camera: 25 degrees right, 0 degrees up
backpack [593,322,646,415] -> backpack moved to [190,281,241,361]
+++++
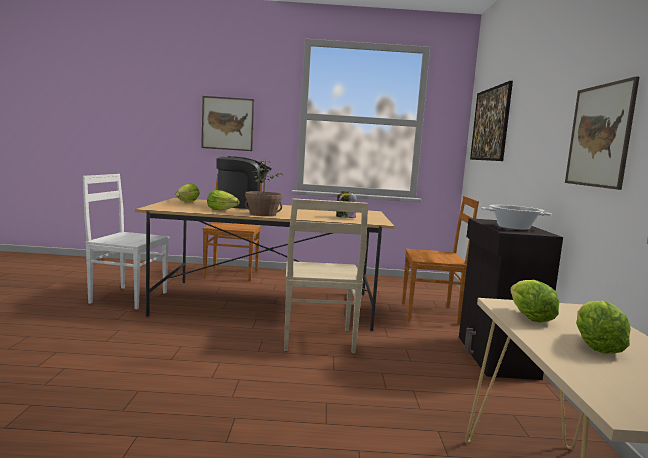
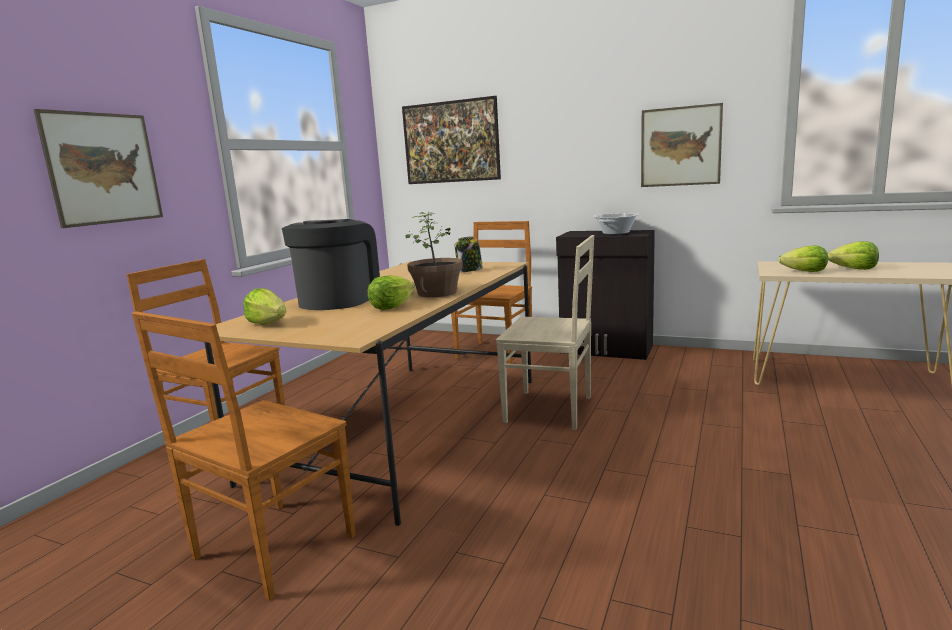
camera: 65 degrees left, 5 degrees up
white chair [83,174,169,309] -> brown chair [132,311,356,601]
+++++
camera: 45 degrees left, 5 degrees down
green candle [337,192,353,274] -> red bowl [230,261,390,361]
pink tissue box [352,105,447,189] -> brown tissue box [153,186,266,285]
+++++
■ Exercise details:
Reproduce exactly the lines of the records above from the one with "camera: 25 degrees right, 0 degrees up" to the one with "backpack [593,322,646,415] ->", both included, and leave out everything else.

■ The answer:
camera: 25 degrees right, 0 degrees up
backpack [593,322,646,415] -> backpack moved to [190,281,241,361]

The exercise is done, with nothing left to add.